--- DOCUMENT SECTION Enclosed Below ---

The Peace Implementation Council (PIC) is an international body charged with implementing the Dayton Peace Agreement for Bosnia and Herzegovina.  The Council was established at an implementation conference held in London, United Kingdom on December 8 and 9, 1995, subsequent to the completion of the negotiations of the accord the preceding month.  The Council is, in effect, the realization, through the High Representative for Bosnia and Herzegovina, of the international community's governance of Bosnia and Herzegovina after signature of the Dayton Agreement. This international control over Bosnia and Herzegovina is to last until the country is deemed politically and democratically stable and self-sustainable. 

The PIC comprises 55 countries and agencies that support the peace process in many different ways - by assisting it financially, providing troops for EUFOR Althea, or directly running operations in Bosnia and Herzegovina. There is also a fluctuating number of observers.

Since the London conference, the PIC has come together at the ministerial level another six times to review progress and define the goals of peace implementation for the coming period: in June 1996 in Florence, Italy; in December 1996 for a second time in London; in December 1997 in Bonn, Germany; in December 1998 in Madrid, Spain, in May 2000 and February 2007 in Brussels, Belgium. 

The PIC clarifies the responsibilities of the High Representative as the main implementing body of the civilian part of the Dayton Agreement, as set out in Annex 10 the Dayton Agreement. For example, the 1997 Bonn session provided the Office of the High Representative with the so-called "Bonn authority" to dismiss elected and non-elected officials who obstruct the implementation of the Dayton Agreement. The High Representative from 2006–2007, Christian Schwarz-Schilling, used this power sparingly, to promote confidence in elected domestic government. This strategy was reversed by the new appointee to that post, Miroslav Lajčák, who imposed several decisions on his first day at work.

--- End of Enclosed DOCUMENT SECTION ---
--- GIVEN MATERIAL Enclosed Below ---

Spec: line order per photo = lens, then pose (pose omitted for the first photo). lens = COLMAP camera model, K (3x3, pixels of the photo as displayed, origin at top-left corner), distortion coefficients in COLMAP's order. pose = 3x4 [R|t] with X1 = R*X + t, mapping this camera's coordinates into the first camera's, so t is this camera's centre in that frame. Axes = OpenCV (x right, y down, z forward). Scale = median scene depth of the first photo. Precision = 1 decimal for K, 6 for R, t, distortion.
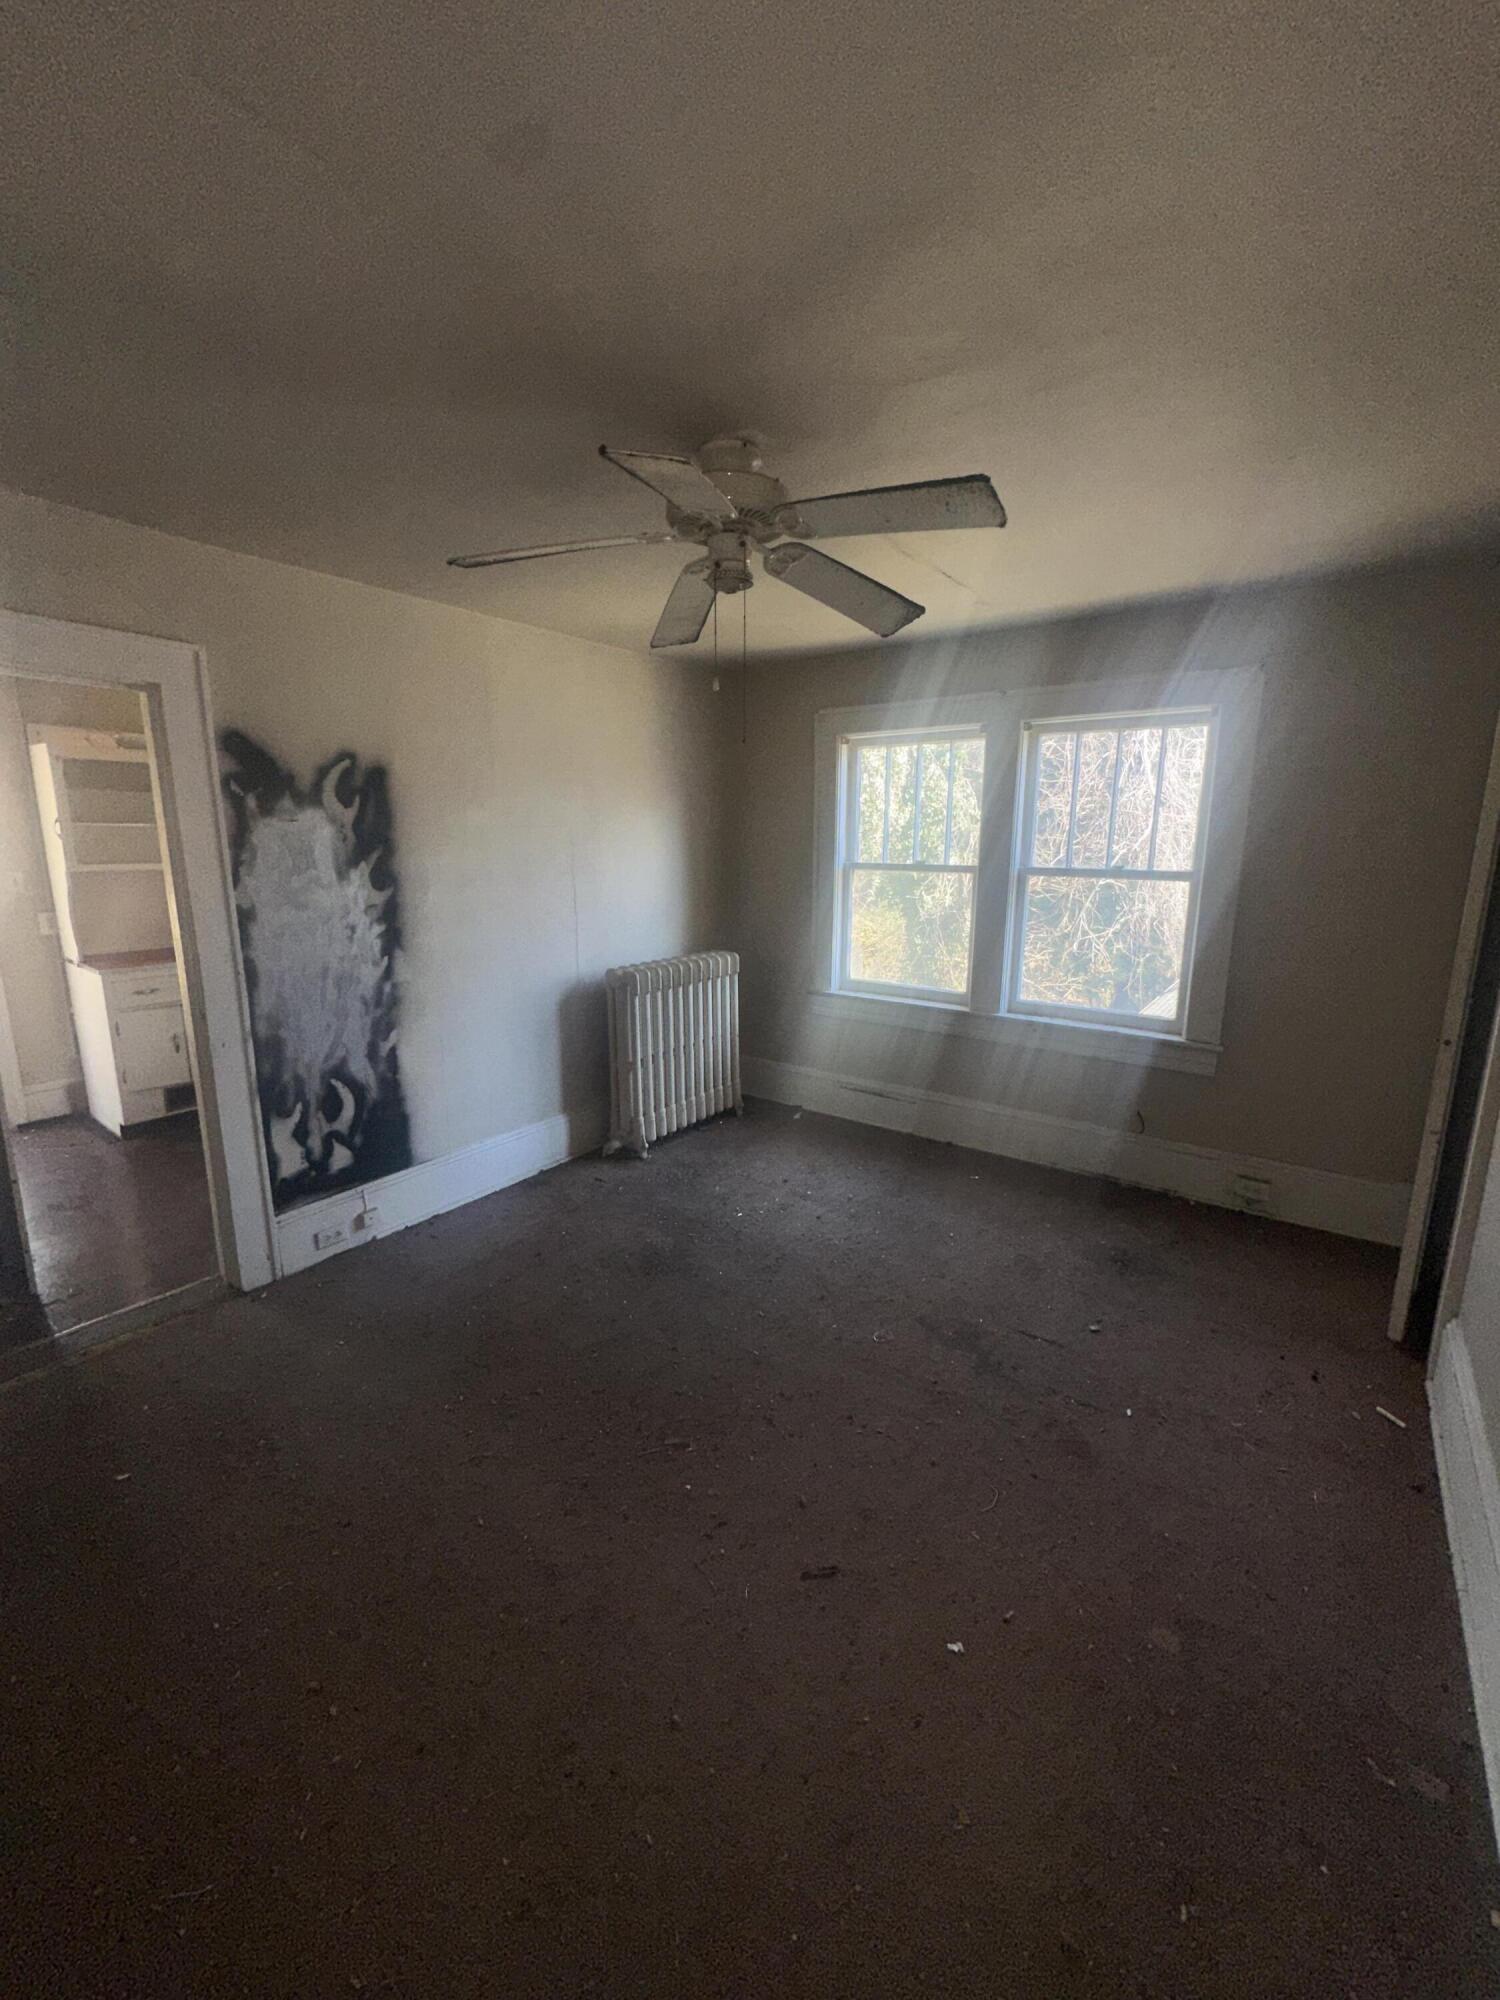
lens RADIAL K [[806.4, 0, 750.0], [0, 806.4, 1000.0], [0, 0, 1]] dist [-0.000226, 0.000148]
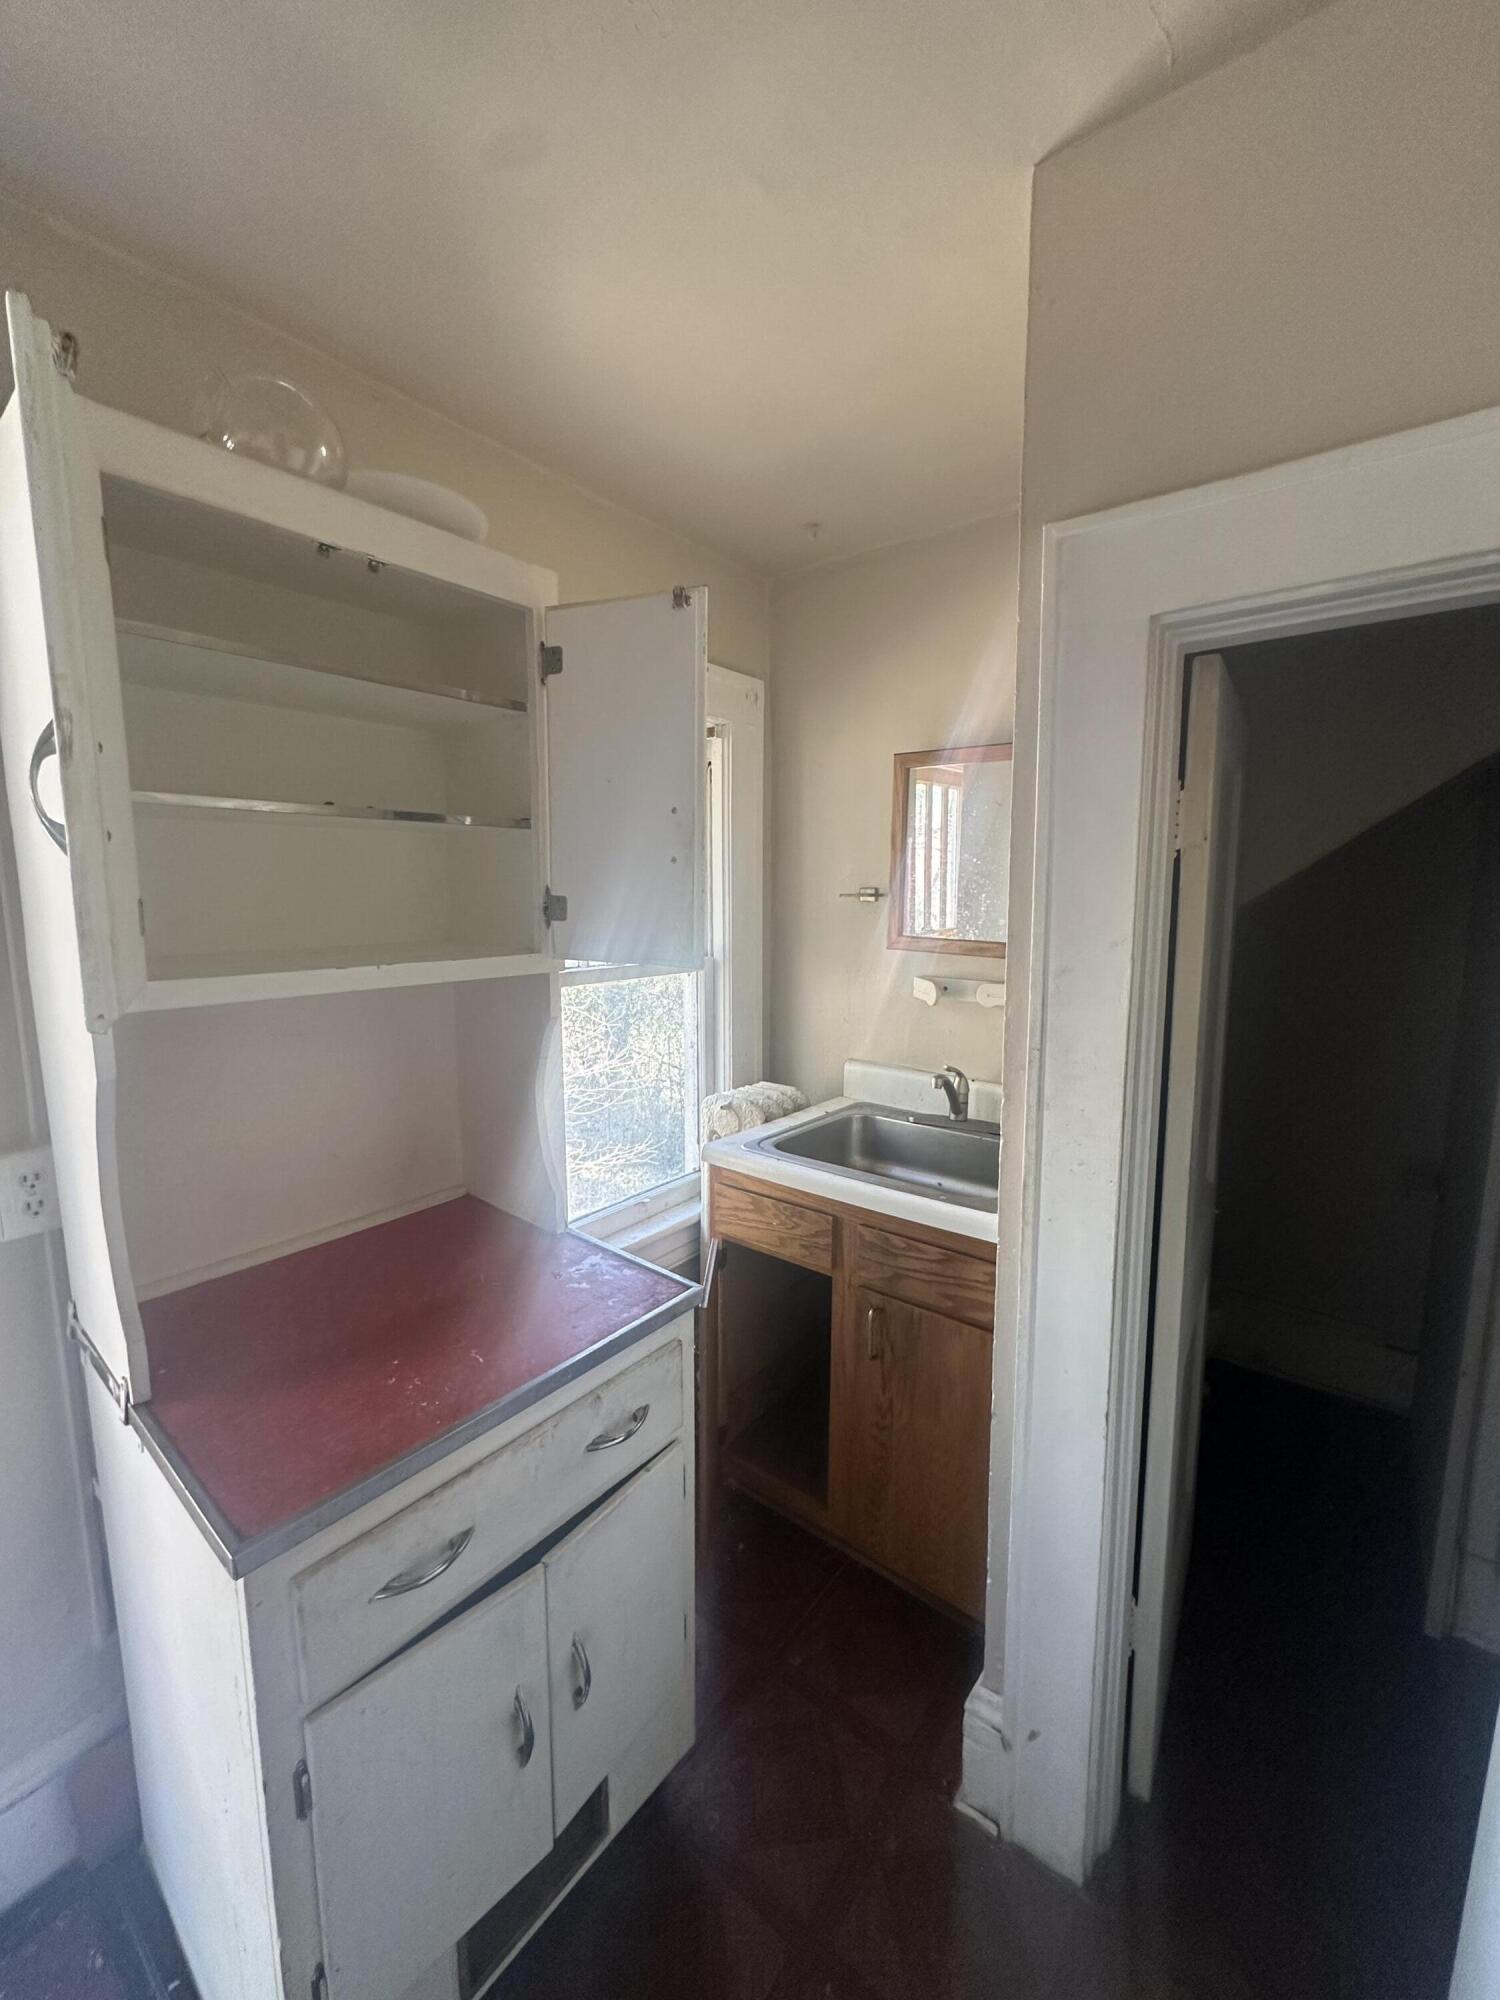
lens RADIAL K [[806.4, 0, 750.0], [0, 806.4, 1000.0], [0, 0, 1]] dist [-0.000226, 0.000148]
pose [[0.999194, -0.003719, -0.039958, -0.627218], [0.000979, 0.997660, -0.068359, -0.137850], [0.040118, 0.068265, 0.996860, 0.748181]]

--- End of Enclosed GIVEN MATERIAL ---

:: TASK ::
Translate into Spanish this sentence from the passage on the Peace Implementation Council: "The PIC comprises 55 countries and agencies that support the peace process in many different ways - by assisting it financially, providing troops for EUFOR Althea, or directly running operations in Bosnia and Herzegovina."

:: YOUR SOLUTION ::
El PIC está integrado por 55 países y organismos que apoyan el proceso de paz de muy diversas maneras: ayudándolo financieramente, aportando tropas a EUFOR Althea o dirigiendo directamente operaciones en Bosnia y Herzegovina.